266.5092: Clarke, Erskine. By the Rivers of Water: A Nineteenth-Century Atlantic Odyssey. New York: Basic Books, 2013. 378 pp. ISBN 978-0-465-00272-6.

Dewey Breakdown:

  • 200: Religion
  • 260: Christian social and ecclesiastical theory
  • 266: Missions
  • 266.5: Presbyterian Church missions
  • +092: Biography

Slavery was a way of life in early 19th-century Georgia. While the wholesale importation of slaves from Africa was officially banned by law by 1807, the subjugation of existing blacks in the South was still legal. The different layers of culture, status, and race blended to create a complicated atmosphere. Erskine Clarke’s By the Rivers of Water details the lives of plantation owners turned missionaries John Leighton and Jane Bayard Wilson to West Africa and how their journey to help others offers new perspective on an old problem.
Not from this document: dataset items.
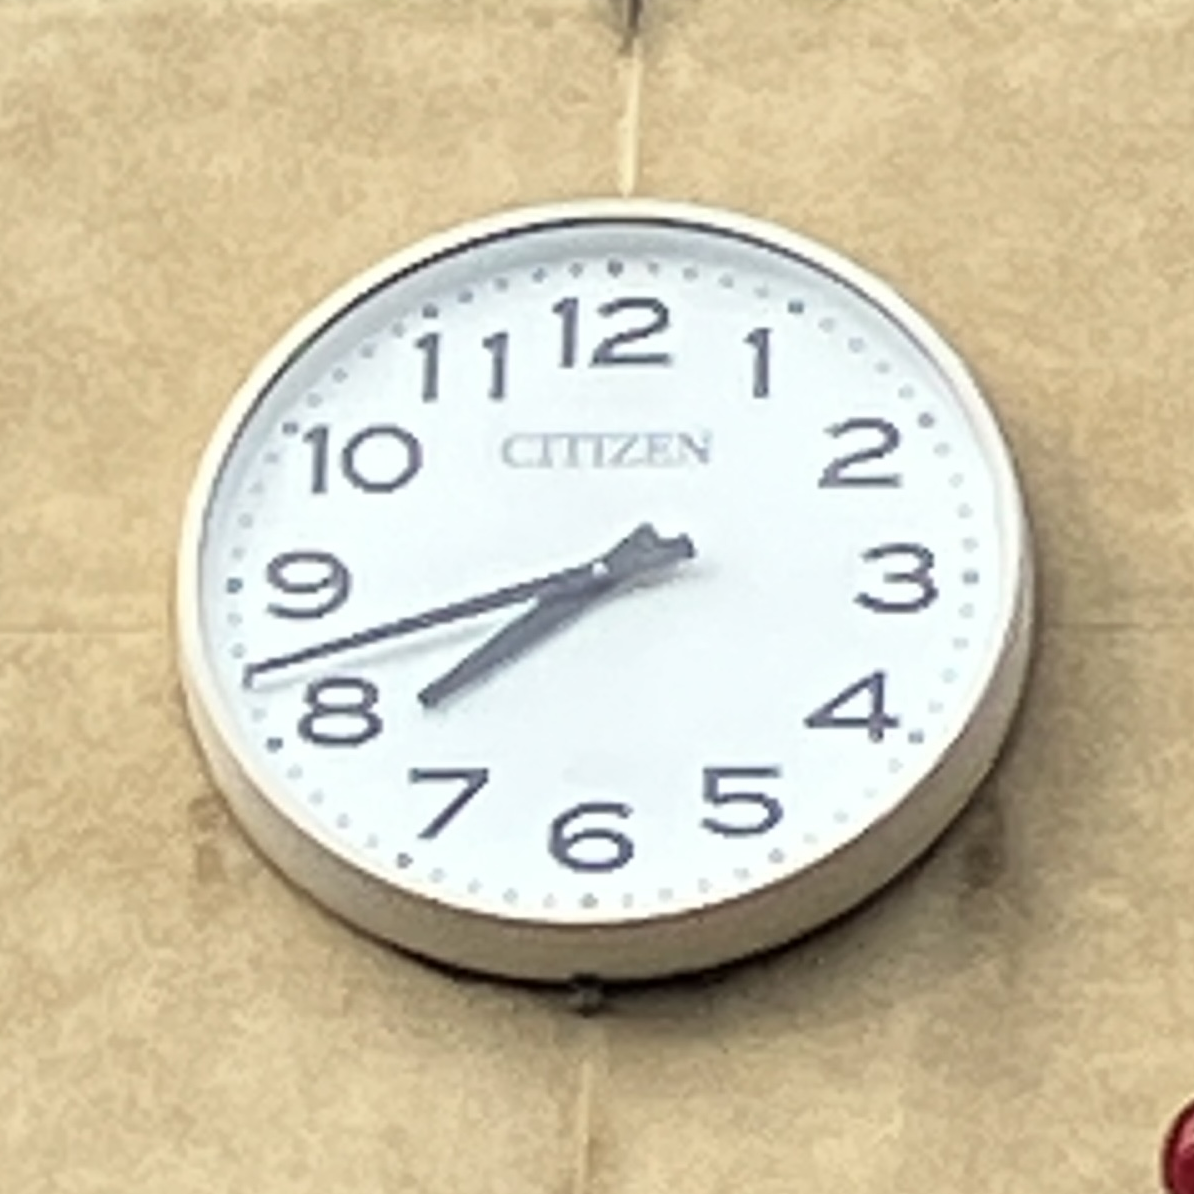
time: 7:42
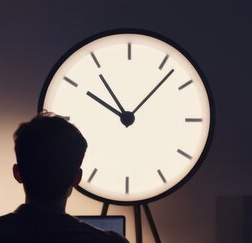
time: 10:07
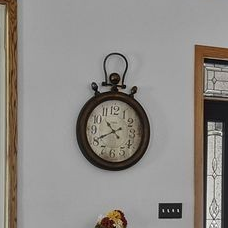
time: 10:40
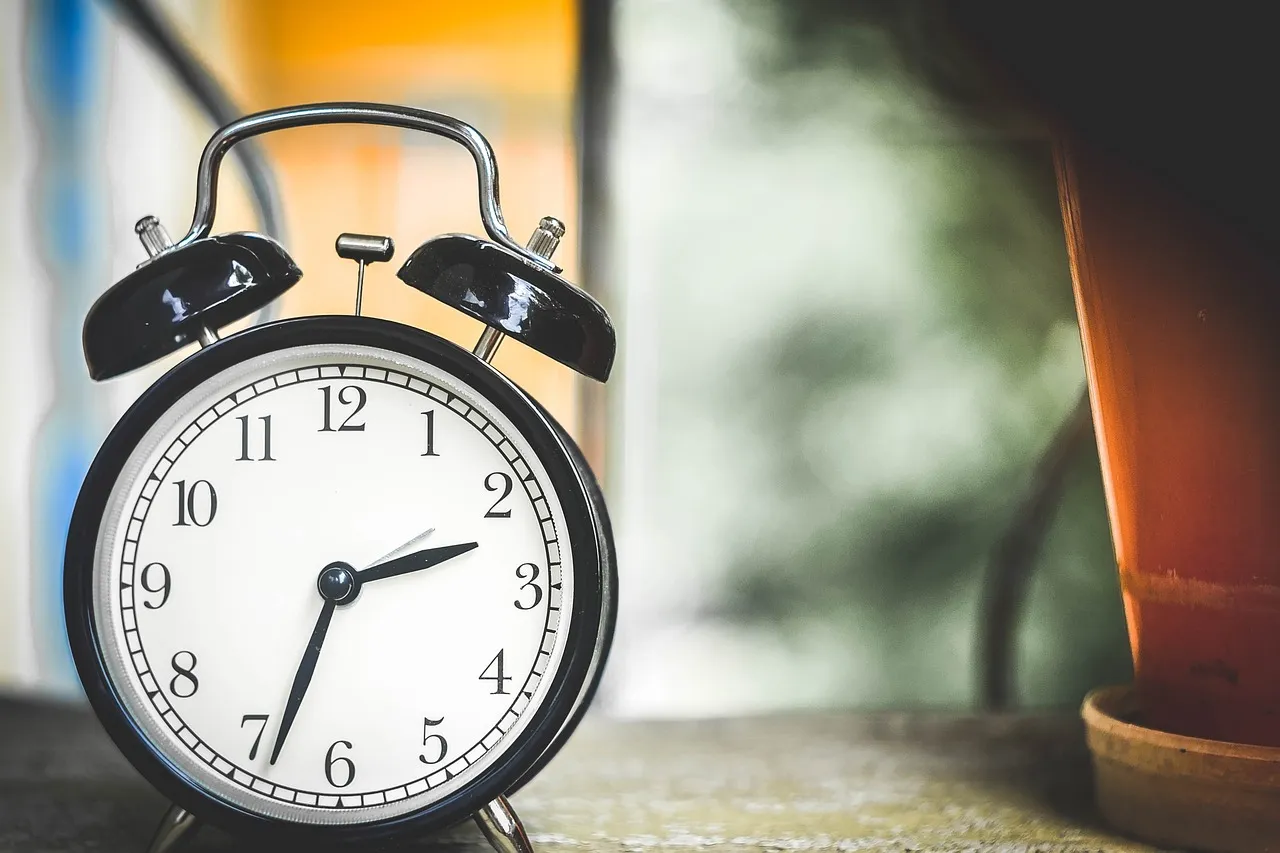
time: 2:33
The Wilsons left the shores of Georgia in November 1834 to establish some of the most influential missionaries on the continent. In their eighteen years in Africa, they built schools, fought the slave trade institution, beat back colonial invaders, and translated the Bible into native languages. John and Jane were both brought up in the Southern slave-owning tradition, but their inability to reconcile owning slaves and the teachings of their faith led them to fight against the prevailing culture.

Aside from the lives of the Wilsons, we also get insight into the fledgling Protestant mission culture, the lives of the Gullah, stories of freed American blacks travelling back to Africa (and creating a new kind of class differential there) as well as bits of the European scramble for African colonies, Grebo and Mpongwe history, and a different side of the American Civil War. The tone is rich, and Clarke’s description of foreign landscapes is among the best I’ve read. His prose easily invites the reader into the narrative even when the story is not so easy to stomach. While the main focus on the missionary work, the background history into Gullah culture gives a voice to a people that have been forgotten for too long. A dense and interesting read.